Our Voice: Thumbs up to KID for Red Mountain irrigation project

The Kennewick Irrigation District is considering taking some of its land out of the Red Mountain project so other property owners can get the water.

KID can save about $1.2 million in development costs with its plan to take 111 of its 620 acres on Red Mountain out of the project and letting other owners opt in.

Even with the savings, the move doesn't necessarily make financial sense for KID. Irrigated land in the Red Mountain American Viticultural Area can go for about $35,000 an acre. So, the 111 acres might fetch more than $3.8 million but only if it's irrigated.

Without water, it's worth only a fraction as much. But KID will still have 509 acres in the project. The potential for profit still is huge.

But KID is a public agency created to bring water to landowners in the district, not to turn a profit from land development.

The Red Mountain project, which will bring Yakima River water to one of the state's best wine grape-growing regions, fits the bill. Bringing water to KID's own land so it can command a higher price down the road really isn't part of the mandate.

The Red Mountain project is limited to irrigating only up to 1,785 acres, and there are nine property owners who have asked to add about 221 acres to the project.

The KID board hasn't made a decision on the transfer, but looking for ways to provide additional water to Mid-Columbia growers is a step in the right direction.

It's exactly what KID was created to do.

Outrageous excess

Thumbs down to the Internal Revenue Service by adding insult to injury with revelations of extravagant spending in the agency coming on the heels of the scandal over politically motivated targeting of conservative groups.

Americans already were outraged to learn that groups seeking tax exempt status got special scrutiny if their names include terms like "tea party" or "patriot."

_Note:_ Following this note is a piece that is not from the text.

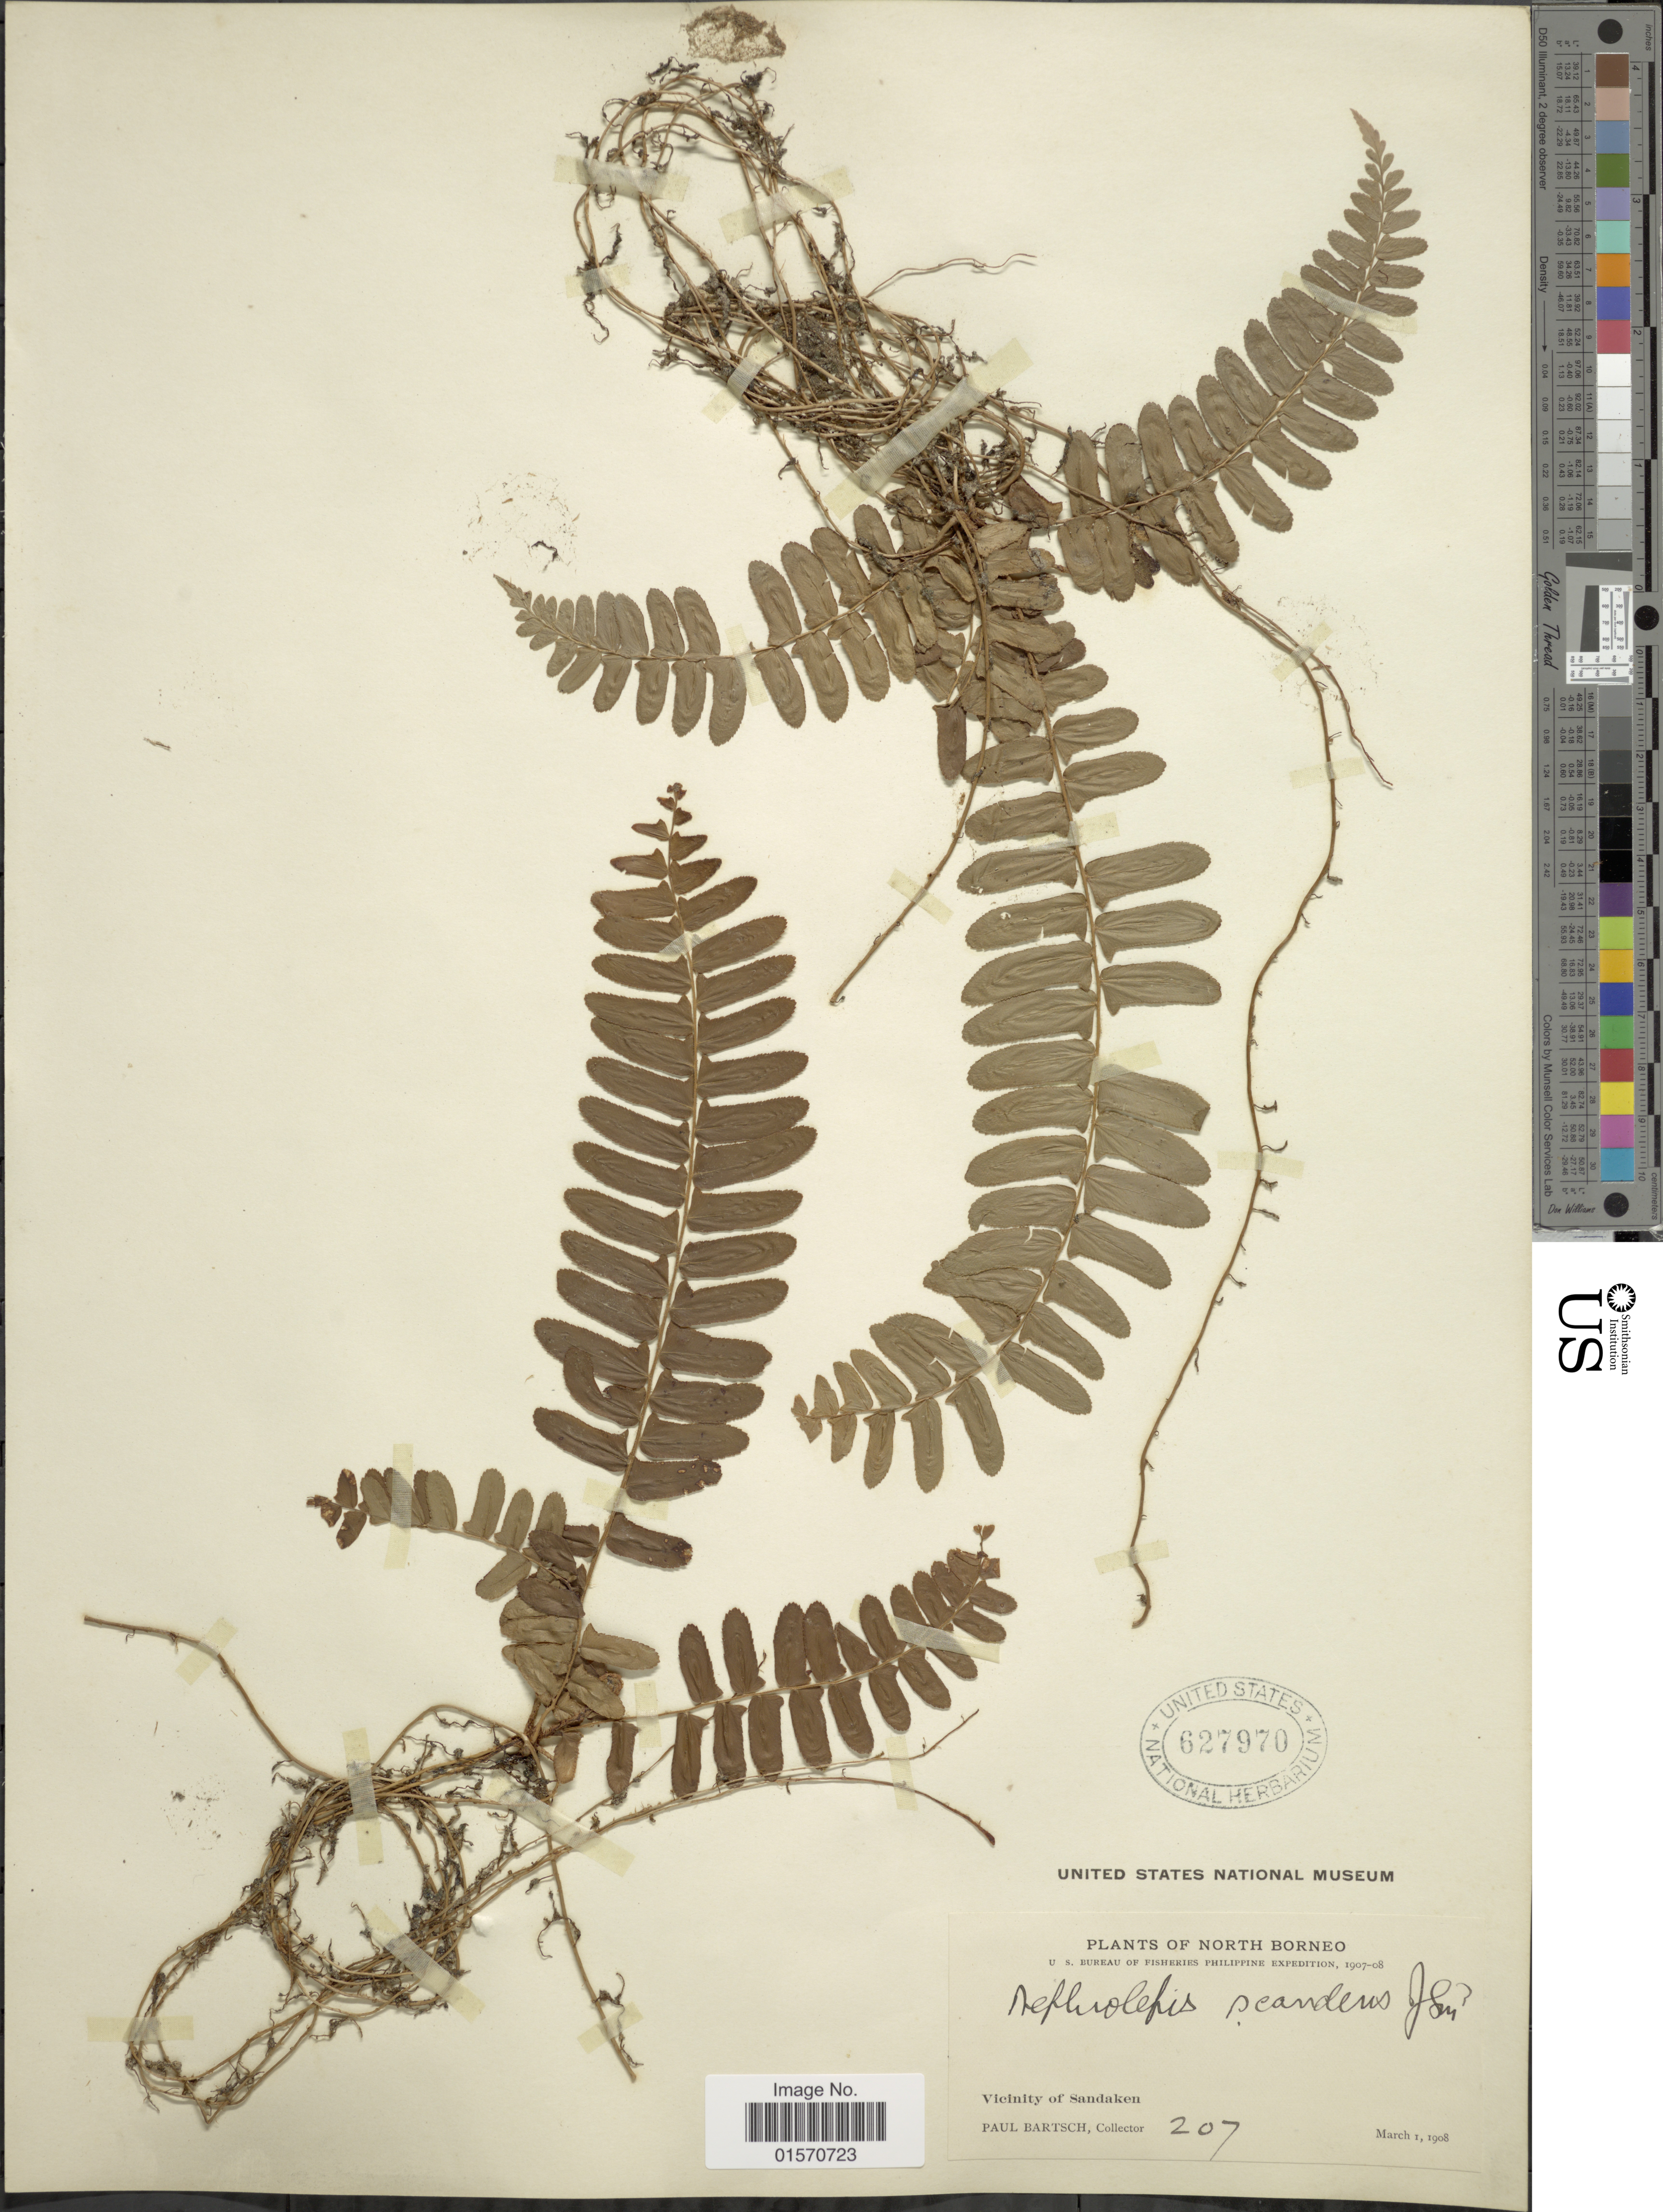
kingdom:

And while our ire was up, we learned that House Oversight and Government Reform Committee has found that the IRS spent about $50 million to hold at least 220 conferences for employees between 2010 and 2012, featuring some luxurious perks for IRS officials.

An August 2010 conference in Anaheim, Calif., for which the agency did not negotiate lower room rates, even though that is standard government practice, cost taxpayers $4 million.

Instead of lower rates, some of the 2,600 attendees received benefits, including free drinks and lodging in presidential suites that normally cost $1,500 to $3,500 per night.

IRS officials say that stricter rules for travel and conference would prevent similar abuses from occurring today.

That's good, but it's not enough to erase the shame of abusing and ripping off the American people.